* **Exercise directions**:
Set down the text from all the records below word for word, leaving the pictures out of your answer.

[[ Materials provided, beginning ]]

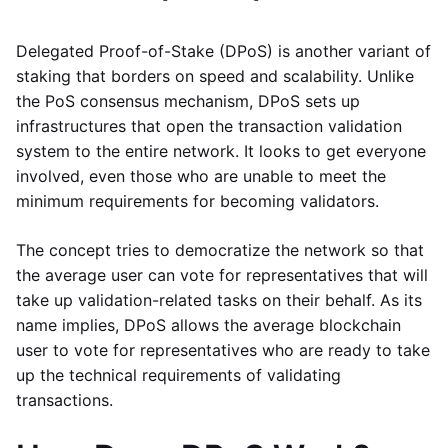
Delegated Proof-of-Stake (DPoS) is another variant of
staking that borders on speed and scalability. Unlike
the PoS consensus mechanism, DPoS sets up
infrastructures that open the transaction validation
system to the entire network. It looks to get everyone
involved, even those who are unable to meet the
minimum requirements for becoming validators.
The concept tries to democratize the network so that
the average user can vote for representatives that will
take up validation-related tasks on their behalf. As its
name implies, DPoS allows the average blockchain
user to vote for representatives who are ready to take
up the technical requirements of validating
transactions.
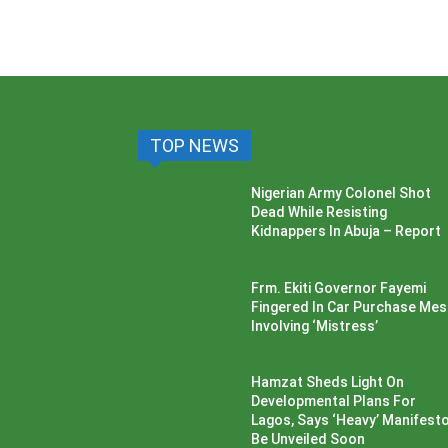
TOP NEWS
Nigerian Army Colonel Shot
Dead While Resisting
Kidnappers In Abuja – Report
Frm. Ekiti Governor Fayemi
Fingered In Car Purchase Me
Involving ‘Mistress’
Hamzat Sheds Light On
Developmental Plans For
Lagos, Says ‘Heavy’ Manifesto’
Be Unveiled Soon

[[ Materials provided, end ]]

* **Reply to the exercise**:
Delegated Proof-of-Stake (DPoS) is another variant of
staking that borders on speed and scalability. Unlike
the PoS consensus mechanism, DPoS sets up
infrastructures that open the transaction validation
system to the entire network. It looks to get everyone
involved, even those who are unable to meet the
minimum requirements for becoming validators.
The concept tries to democratize the network so that
the average user can vote for representatives that will
take up validation-related tasks on their behalf. As its
name implies, DPoS allows the average blockchain
user to vote for representatives who are ready to take
up the technical requirements of validating
transactions.
TOP NEWS
Nigerian Army Colonel Shot
Dead While Resisting
Kidnappers In Abuja – Report
Frm. Ekiti Governor Fayemi
Fingered In Car Purchase Me
Involving ‘Mistress’
Hamzat Sheds Light On
Developmental Plans For
Lagos, Says ‘Heavy’ Manifesto’
Be Unveiled Soon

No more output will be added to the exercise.